A selection of the best articles about politics, business and life on the Rock from the last seven days.

  1. Gibraltar 1-0 Malta: Kyle Casciaro the goal hero as UEFA newcomers claim first win (Daily Mail)

Gibraltar’s victory over Malta on Wednesday 4th June was widely reported. The Daily Mail writes: “Newcomers Gibraltar claimed their first win in only their fifth international match after Kyle Casciaro scored the winner on Wednesday. Casciaro, who plays for Lincoln in the Gibraltar Premier Division, fired home in the 66th minute in the friendly played in Portugal. Gibraltar had to hold their nerve during five minutes of injury time before they could celebrate the memorable victory.” Read our interview with the Gibraltar Football Association’s chief exec Dennis Beiso here.
 

  1. Change in  marriage laws will boost tourism income (Gibraltar Chronicle)

Gibraltar’s parliament have unanimously approved new legislation which means non-resident couples wishing to marry in Gibraltar will have to spend at least one night on the Rock either before or after the ceremony. This night could be spent in a hotel or with a resident of the Rock. Tourism minister Neil Costa, who initiated the policy change, has said the change will bring financial benefits to local business.

 

  1. Draft legislation promises tougher tobacco regulation (Gibraltar Chronicle)

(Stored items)
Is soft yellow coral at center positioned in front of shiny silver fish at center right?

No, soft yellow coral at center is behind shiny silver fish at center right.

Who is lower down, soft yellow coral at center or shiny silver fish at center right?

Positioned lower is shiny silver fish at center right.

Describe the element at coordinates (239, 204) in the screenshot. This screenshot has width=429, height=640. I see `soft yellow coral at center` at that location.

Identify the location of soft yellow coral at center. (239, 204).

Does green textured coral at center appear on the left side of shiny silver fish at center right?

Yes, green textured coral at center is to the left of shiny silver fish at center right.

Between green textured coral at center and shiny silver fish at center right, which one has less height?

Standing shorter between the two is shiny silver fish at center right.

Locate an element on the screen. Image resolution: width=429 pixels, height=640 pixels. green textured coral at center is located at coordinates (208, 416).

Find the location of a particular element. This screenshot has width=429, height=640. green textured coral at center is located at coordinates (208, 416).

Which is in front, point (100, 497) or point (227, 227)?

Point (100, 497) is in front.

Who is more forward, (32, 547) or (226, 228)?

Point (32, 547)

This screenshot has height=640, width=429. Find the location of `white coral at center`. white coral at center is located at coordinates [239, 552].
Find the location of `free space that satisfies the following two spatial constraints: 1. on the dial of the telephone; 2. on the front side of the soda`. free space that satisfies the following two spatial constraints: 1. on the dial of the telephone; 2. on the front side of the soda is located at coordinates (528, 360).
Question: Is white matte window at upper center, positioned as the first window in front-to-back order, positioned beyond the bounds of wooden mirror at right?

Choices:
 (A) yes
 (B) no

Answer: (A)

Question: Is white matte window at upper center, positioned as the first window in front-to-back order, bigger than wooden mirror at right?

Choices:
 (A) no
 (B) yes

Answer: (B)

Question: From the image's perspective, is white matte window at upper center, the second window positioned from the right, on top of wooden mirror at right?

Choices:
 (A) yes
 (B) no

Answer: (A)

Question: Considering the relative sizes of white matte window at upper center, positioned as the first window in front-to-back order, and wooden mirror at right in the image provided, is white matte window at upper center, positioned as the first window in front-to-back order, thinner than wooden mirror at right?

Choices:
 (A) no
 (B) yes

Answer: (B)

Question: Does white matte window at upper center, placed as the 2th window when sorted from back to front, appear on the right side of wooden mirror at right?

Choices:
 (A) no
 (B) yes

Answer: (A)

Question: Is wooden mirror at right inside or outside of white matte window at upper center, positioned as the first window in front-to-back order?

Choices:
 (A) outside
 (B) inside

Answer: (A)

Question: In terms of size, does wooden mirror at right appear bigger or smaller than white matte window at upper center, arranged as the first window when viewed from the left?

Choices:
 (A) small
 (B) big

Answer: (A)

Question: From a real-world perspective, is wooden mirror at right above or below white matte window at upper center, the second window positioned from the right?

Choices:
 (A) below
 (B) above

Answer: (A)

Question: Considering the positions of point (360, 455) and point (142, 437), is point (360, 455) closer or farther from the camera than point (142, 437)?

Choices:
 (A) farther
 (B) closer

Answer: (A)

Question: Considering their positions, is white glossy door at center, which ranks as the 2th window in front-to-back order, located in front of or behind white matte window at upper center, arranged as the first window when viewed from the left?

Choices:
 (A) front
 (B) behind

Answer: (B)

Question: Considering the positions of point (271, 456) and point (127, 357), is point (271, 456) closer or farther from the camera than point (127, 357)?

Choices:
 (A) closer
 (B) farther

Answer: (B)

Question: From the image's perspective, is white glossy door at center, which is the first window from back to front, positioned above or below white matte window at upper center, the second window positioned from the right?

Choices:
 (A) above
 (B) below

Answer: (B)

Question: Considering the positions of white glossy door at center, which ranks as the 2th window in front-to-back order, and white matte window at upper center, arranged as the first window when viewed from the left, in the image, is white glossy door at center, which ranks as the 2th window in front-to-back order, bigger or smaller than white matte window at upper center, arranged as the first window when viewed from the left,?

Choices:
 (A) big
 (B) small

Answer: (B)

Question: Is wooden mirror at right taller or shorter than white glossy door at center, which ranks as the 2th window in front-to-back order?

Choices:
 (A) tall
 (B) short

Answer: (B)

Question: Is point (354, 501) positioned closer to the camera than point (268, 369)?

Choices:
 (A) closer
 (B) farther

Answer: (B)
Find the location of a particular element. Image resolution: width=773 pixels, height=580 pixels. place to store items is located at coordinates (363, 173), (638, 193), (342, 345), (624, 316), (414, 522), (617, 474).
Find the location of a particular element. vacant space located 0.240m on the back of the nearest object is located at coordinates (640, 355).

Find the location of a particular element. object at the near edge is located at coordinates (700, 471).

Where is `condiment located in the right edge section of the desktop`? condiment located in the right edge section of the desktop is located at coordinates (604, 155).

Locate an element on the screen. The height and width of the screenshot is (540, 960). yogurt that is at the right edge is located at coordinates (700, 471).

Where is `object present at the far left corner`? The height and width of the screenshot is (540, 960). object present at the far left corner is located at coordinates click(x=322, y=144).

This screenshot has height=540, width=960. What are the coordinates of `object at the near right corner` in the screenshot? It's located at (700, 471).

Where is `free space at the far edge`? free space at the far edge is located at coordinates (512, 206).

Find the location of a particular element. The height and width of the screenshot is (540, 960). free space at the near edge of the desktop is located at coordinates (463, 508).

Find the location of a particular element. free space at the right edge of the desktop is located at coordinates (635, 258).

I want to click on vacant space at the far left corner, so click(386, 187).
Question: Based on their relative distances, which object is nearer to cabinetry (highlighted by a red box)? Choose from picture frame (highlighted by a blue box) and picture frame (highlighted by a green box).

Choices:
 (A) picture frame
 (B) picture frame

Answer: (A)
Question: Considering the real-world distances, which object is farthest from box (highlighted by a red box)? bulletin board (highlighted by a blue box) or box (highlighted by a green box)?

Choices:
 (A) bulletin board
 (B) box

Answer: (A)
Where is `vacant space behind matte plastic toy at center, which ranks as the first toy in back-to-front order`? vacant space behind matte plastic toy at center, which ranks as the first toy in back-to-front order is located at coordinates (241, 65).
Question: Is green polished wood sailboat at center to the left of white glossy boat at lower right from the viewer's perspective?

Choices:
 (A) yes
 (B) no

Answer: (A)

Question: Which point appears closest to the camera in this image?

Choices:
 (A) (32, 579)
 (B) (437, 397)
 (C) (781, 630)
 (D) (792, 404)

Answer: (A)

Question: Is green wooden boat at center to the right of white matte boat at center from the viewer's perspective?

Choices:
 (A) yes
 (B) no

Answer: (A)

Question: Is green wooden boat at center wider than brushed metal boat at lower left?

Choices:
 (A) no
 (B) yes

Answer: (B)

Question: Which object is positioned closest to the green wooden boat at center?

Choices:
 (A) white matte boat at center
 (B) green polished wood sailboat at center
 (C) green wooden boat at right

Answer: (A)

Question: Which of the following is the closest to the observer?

— THINGS TO DO —
1: Answer these questions from the Gibraltar news roundup:
(a) In which minute did Kyle Casciaro score?
(b) In what country was the match against Malta played?
(c) Which minister initiated the change to the marriage laws?
2: Summarize the Gibraltar news roundup in two sentences.
3: Write the next part of the Gibraltar news roundup, starting after the headline about tobacco regulation.
None of the stored items are needed for this work.

— RESULTS BY TASK —
1:
(a) The 66th minute.
(b) Portugal.
(c) Tourism minister Neil Costa.

2: This weekly selection of Gibraltar news reports the territory's first international football win, a 1-0 friendly victory over Malta in which Kyle Casciaro scored the winner. It also covers new legislation requiring non-resident couples who marry in Gibraltar to spend at least one night on the Rock, a change the tourism minister says will benefit local business, and lists draft legislation promising tougher tobacco regulation.

3:
Disputes over the movement of cheap tobacco from Gibraltar to neighbouring Spain have caused significant border tension. Attempts to smuggle tobacco from Gibraltar across the frontier are frequent, and Spain has accused Gibraltar of a lack of cooperation in curbing smuggling. New draft legislation put to Gibraltar’s parliament would mean tobacco venders must slash the maximum purchase allowance from 1,000 to 200 cigarettes, alongside further amendments to the 1997 Tobacco Act.

 

  1. Chief Minister reflects on long overdue improvements to Gibraltar’s social fabric (Vox)

In a statement released by the government, Chief Minister Fabian Picardo reflected on social changes to Gibraltarian society, including the Gibraltarian Status Act. The act, amended last week, “extended the right to be registered and identify as Gibraltarian to those British citizen who had lived in Gibraltar for 10 year, rather than for 25 years as was previously the case.”

 

  1. EU Commissioner in Madrid to discuss Gibraltar (Panorama)

Swedish politician and European Commissioner for Home Affairs Cecilia Malmstrom arrived in Madrid on 3rd June for a series of meetings with Spanish Ministers and officials, reports Panorama. They report her agenda is a “closely guarded secret”, though it is known that issues on the Gibraltar Frontier will also feature high on her discussion list.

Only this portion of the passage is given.